The stand mirror in my bedroom is enormous and there is too much room for monsters in it. Sometimes I drag it to my window and tilt it upwards, watching it fill with stars and darkness. I pretend that if I fill it with other things then the monsters can’t get in, but I know it doesn’t work like that. Neither does covering the mirror with a blanket the way Grandpa advises. When I can’t see the monsters, I begin to hear them. I start to think that I can feel their hot, fetid breath on my cheek as I struggle to sleep.
I prefer seeing them to smelling them. Anyone would, really.
My new nightdress has lacy sleeves with pale pink ribbons woven through the cuffs. It is the sort of thing that only the very young or the very old can wear, and I giggle as I hunch over and pretend I am wrinkly and decrepit. And then I spring up, pirouette, and turn to stare myself down, daring the monsters to come.
I’m a rough and tumble girl. I am usually dirt-dusted and rumpled. But tonight my hair is sleek and damp from my evening bath and I am swathed in white flannel. I wonder if the monsters will recognize me, but mostly I wonder about the boy. It has been eleven days. I tell myself that I didn’t ask for the new nightdress because of him, that I just want to do the human race proud in case there are aliens in my mirror waiting to pounce.
It’s all planned out in my mind, the way I’ll react if the aliens do come. The way I’ll struggle valiantly, chin high, hazel eyes sparking with defiance. I even have a speech planned out, denouncing their subversive attack on our planet. My voice will throb with indignation and they will be moved to whatever the alien equivalent of tears is, and my simple, heartfelt speech will pave the way for peace between our peoples.
Either that or they’ll whack me over the head or death-ray me before I get two words out.
The patchwork quilt Mama made me swallows me whole as I sink into the bed. I dig my fingers into the worn fabric and breathe in the scent of lilac laundry soap, trying to keep the mirror out of my line of sight. Once again I’m playing pretend, but not the way twelve-year-olds usually do. I am pretending that I don’t want to see the boy again, and that I haven’t decided that this is the night he should return. I am pretending not to care, which is a silly thing to do. Why lie to the one person who actually knows the truth of it?
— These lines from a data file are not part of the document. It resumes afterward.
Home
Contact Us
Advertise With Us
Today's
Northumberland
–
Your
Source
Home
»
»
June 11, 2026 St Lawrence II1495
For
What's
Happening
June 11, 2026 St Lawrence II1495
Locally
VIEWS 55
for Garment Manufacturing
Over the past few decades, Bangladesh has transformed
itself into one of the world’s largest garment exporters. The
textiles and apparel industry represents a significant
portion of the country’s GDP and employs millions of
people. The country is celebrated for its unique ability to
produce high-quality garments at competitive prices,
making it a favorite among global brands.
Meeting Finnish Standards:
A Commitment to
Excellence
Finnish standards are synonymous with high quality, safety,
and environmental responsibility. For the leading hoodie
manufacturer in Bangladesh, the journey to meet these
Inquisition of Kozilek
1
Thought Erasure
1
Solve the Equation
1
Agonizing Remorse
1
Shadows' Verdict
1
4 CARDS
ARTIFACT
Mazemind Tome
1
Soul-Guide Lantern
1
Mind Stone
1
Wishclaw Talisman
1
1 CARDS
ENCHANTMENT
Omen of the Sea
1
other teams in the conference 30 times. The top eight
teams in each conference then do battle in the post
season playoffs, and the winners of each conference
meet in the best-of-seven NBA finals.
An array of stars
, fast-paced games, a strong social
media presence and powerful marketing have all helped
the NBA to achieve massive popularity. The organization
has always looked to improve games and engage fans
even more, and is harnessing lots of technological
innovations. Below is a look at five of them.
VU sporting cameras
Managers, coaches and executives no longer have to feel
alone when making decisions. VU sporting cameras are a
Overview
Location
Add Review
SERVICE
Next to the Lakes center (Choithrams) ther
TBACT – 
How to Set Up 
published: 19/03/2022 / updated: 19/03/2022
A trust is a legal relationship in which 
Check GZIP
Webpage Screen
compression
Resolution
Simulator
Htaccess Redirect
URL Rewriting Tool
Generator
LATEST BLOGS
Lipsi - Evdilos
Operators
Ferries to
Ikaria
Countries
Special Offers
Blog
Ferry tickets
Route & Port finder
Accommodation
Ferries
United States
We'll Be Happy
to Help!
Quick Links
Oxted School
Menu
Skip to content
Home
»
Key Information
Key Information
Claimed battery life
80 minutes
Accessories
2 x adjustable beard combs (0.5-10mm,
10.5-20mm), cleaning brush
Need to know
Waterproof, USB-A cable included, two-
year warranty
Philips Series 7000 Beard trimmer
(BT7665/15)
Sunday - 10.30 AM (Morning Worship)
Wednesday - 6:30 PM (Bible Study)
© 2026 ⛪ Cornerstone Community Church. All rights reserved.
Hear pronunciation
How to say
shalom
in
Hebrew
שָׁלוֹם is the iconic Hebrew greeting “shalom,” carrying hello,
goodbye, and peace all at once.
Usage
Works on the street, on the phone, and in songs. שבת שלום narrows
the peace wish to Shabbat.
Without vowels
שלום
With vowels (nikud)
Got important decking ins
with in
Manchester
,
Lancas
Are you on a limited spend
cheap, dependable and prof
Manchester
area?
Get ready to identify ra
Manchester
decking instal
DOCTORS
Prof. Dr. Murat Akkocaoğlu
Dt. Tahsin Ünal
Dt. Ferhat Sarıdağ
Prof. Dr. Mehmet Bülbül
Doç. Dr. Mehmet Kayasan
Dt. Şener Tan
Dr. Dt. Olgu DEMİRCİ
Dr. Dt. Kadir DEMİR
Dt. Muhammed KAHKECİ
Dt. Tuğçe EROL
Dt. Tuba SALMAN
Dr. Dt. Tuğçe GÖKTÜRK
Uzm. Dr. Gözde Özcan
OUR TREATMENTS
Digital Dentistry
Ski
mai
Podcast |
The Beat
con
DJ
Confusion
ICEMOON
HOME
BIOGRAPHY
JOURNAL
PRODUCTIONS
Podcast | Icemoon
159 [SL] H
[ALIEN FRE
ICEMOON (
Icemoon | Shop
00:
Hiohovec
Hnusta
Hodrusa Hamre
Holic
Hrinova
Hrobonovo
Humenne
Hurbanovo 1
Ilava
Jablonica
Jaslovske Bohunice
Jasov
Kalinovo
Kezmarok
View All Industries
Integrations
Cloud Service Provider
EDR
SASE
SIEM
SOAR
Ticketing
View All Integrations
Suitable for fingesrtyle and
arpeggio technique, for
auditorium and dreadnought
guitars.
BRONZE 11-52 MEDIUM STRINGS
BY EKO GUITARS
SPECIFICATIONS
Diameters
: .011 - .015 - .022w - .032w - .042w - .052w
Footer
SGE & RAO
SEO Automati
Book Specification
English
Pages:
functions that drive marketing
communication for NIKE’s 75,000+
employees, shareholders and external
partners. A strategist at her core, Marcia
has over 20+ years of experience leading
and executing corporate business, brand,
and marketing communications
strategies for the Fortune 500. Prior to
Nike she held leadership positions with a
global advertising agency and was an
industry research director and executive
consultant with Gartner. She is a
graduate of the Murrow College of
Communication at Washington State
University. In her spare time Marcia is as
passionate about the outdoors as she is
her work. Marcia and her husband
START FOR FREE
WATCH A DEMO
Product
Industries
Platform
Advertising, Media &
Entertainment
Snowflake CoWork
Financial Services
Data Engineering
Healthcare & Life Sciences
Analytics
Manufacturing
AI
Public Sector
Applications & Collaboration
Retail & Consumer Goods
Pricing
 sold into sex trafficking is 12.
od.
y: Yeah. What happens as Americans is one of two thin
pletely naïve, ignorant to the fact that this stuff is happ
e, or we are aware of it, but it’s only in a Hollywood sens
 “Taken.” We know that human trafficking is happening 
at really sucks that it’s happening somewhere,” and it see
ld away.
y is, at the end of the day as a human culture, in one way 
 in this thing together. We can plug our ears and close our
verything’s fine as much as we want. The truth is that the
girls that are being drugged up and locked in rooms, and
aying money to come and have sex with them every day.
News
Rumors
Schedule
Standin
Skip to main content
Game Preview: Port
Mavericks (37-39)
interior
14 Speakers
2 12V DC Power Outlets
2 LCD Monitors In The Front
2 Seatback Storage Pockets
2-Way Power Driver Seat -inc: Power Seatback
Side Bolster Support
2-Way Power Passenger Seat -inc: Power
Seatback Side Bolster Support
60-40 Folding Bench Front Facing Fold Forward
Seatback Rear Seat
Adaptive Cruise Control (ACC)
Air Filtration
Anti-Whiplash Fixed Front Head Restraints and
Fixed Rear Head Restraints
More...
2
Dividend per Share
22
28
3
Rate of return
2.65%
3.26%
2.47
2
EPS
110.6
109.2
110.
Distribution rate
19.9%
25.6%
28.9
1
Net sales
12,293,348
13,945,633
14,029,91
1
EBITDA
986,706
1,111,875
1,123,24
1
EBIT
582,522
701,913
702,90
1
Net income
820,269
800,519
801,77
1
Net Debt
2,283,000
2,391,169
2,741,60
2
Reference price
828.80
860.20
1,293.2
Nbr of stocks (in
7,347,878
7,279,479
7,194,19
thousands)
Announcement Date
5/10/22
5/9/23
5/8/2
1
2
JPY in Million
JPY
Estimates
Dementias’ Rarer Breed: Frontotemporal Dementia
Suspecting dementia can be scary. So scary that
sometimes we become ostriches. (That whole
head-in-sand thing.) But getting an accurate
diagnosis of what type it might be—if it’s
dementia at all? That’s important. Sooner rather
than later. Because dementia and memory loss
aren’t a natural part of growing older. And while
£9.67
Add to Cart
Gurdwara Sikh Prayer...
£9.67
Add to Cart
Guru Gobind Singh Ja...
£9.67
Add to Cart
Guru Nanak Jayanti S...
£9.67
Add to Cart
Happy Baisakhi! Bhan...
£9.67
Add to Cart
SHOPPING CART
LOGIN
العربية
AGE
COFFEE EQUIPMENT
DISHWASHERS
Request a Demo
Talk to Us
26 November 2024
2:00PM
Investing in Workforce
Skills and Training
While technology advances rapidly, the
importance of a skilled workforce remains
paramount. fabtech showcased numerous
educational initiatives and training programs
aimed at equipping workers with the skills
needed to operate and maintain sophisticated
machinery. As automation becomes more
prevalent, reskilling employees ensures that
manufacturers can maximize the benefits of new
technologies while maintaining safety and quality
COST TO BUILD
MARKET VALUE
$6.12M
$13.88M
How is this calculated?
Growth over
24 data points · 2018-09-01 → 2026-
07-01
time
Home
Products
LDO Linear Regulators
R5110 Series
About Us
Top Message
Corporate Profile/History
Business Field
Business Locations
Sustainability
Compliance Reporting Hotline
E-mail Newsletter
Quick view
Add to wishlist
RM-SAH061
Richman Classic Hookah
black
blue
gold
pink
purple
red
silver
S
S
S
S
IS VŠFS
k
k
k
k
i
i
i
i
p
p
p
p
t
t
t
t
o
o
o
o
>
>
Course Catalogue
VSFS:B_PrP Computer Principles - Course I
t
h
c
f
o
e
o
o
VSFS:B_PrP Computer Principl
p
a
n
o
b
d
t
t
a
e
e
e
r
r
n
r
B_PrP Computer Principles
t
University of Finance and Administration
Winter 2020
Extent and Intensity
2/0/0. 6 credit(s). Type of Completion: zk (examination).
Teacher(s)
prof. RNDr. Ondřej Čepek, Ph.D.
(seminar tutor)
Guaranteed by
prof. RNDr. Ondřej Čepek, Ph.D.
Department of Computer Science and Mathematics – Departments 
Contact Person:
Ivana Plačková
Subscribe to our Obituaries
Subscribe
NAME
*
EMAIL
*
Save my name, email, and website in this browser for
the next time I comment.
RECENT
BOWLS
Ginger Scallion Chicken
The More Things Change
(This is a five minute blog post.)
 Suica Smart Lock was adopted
I stay awake past 2am and wake up on the floor a few hours later. The mirror towers above me, and pre-dawn light has turned its surface shimmery and white, as if to match my new nightdress. The frame squeaks when I tilt it away from the window, the dark-stained oak grating against itself. I trace my fingers along the grooves of the rounded edges and then grip it, fingernails pressing painfully against the hard wood.
The mirror is empty. He didn’t come.